По сей день оставалось доподлинно неизвестным, кто именно срубил Отца Деревьев. Правда сводилась к тому, что некто обрушил на тело Мирового Древа силу, равной которой не знала Вселенная. Древо рухнуло, расколов при падении Радужный Мост Биврест на миллиард Осколков. Сорвавшиеся с ветвей Иггдрасиля миры помчались к Солнцу по спиральным орбитам – как в стародавние времена, когда из кометного льда и солнечного жара рождалось само Мироздание.

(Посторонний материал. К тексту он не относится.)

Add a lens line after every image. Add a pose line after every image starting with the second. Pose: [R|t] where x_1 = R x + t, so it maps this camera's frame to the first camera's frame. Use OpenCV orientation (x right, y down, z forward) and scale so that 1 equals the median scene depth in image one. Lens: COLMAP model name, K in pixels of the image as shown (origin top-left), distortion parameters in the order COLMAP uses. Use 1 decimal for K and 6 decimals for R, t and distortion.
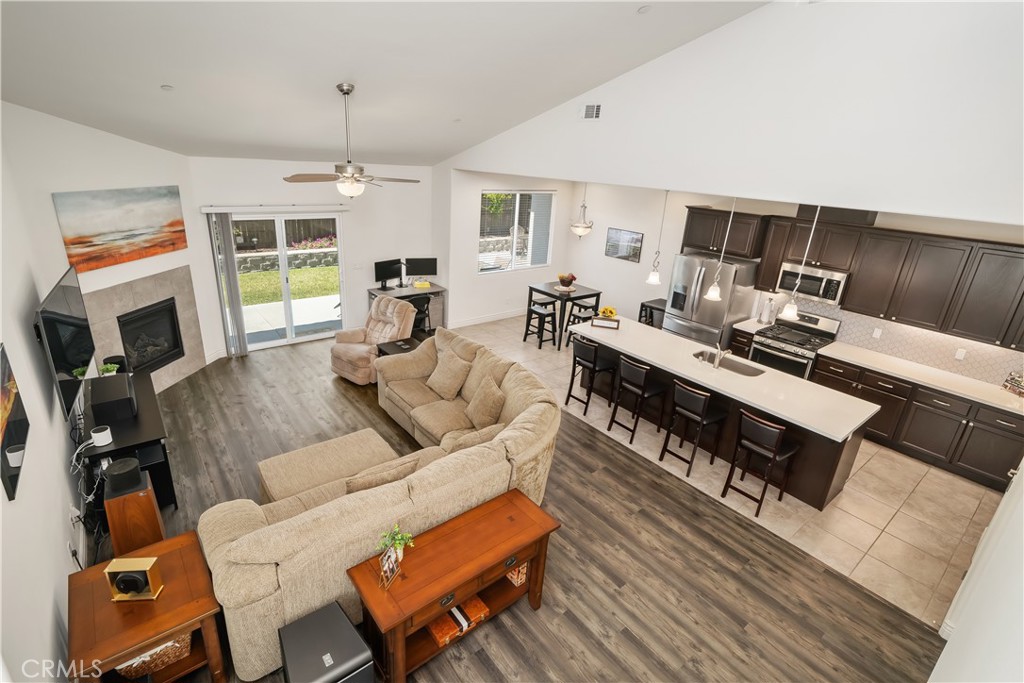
lens RADIAL K [[484.2, 0, 509.3], [0, 484.2, 339.9], [0, 0, 1]] dist [0.006449, -0.000418]
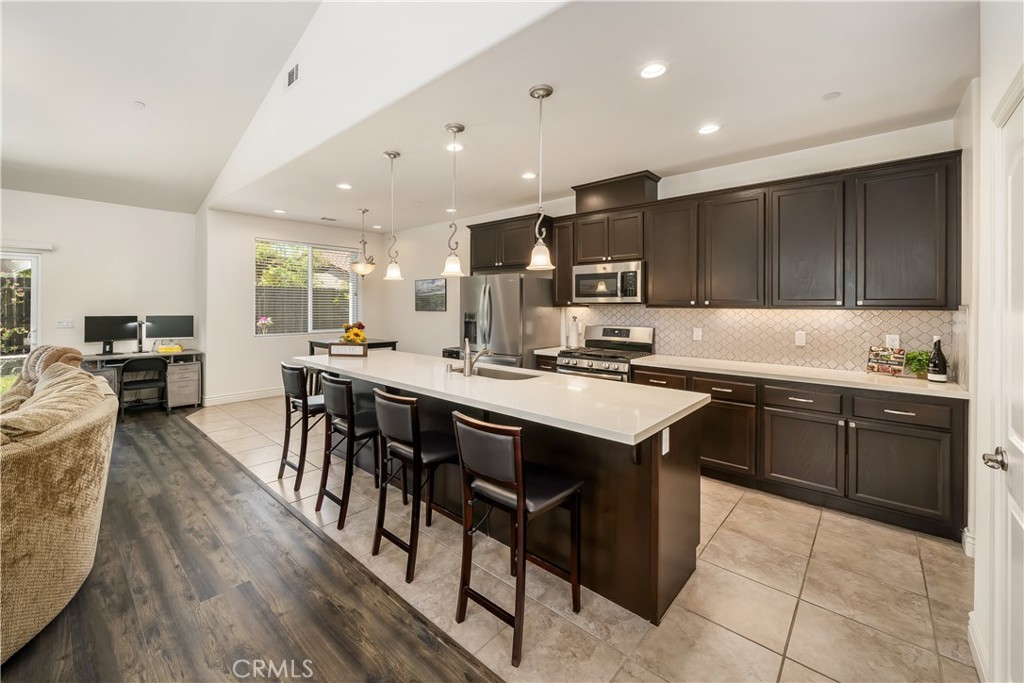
lens RADIAL K [[416.0, 0, 480.9], [0, 416.0, 304.4], [0, 0, 1]] dist [-0.004022, 0.000250]
pose [[0.989911, -0.052758, 0.131503, 0.337017], [0.095358, 0.934522, -0.342894, 0.140924], [-0.104802, 0.351974, 0.930124, 0.410845]]
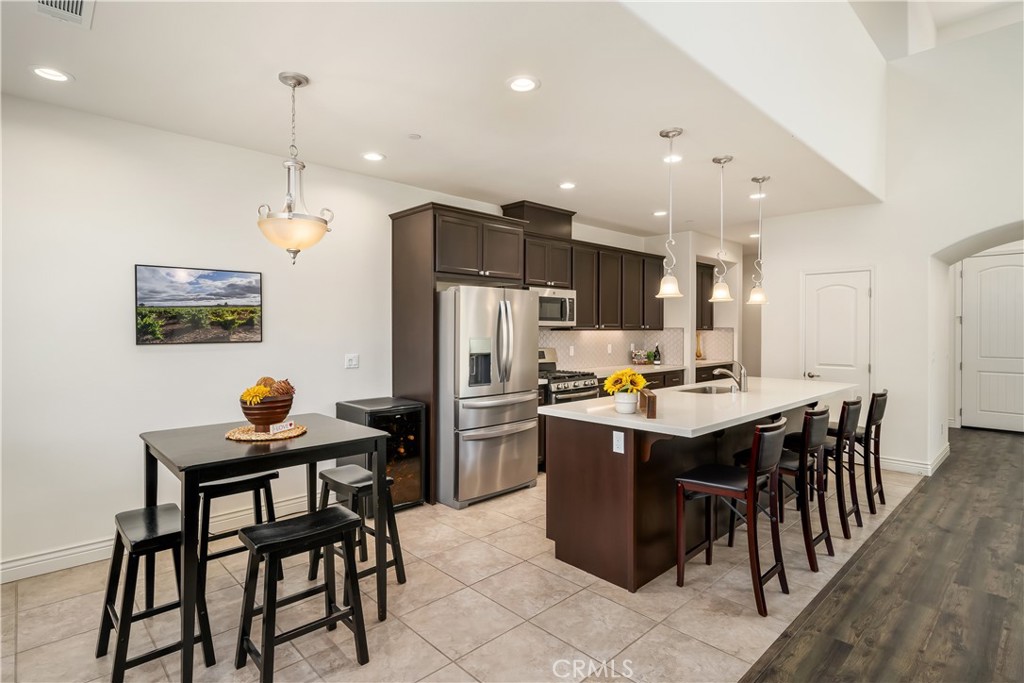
lens RADIAL K [[517.1, 0, 502.8], [0, 517.1, 327.6], [0, 0, 1]] dist [0.003310, 0.000232]
pose [[-0.076200, -0.053676, 0.995647, -0.278215], [0.347480, 0.934523, 0.076975, -0.192576], [-0.934586, 0.351833, -0.052560, 1.201140]]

Долгое время миры неприкаянно кружили вокруг светила. Нарастала энтропия, замедлялось вращение, перегревались одни полушария, остывали другие… Населявшие их народы – турсы, альвы, карлики, человеки – начали угасать. Без Древа, способного вновь связать миры воедино, о восстановлении порядка нечего было и думать. И если Мидгард с течением времени обрел наконец свое Древо, то с остальными мирами все обстояло весьма и весьма плачевно.
Муспельсхейм, оставшись без защиты Кроны, в считаные годы был превращен в раскаленные угли близостью солнечной короны. Альфхейм, второй от светила мир, задыхался под толщей своей сверхплотной газовой оболочки, лишенный живительной смены дня и ночи.
Йотунхейм, все еще связанный со своими спутниками, Хугином и Мунином, чахлыми побегами Иггдрасиля, которым каким-то чудом удалось пережить Рагнарек, неотвратимо умирал. Над красными песками его равнин высились останки циклопических пней и фрагменты рухнувших с неба стволов погибшего Древа.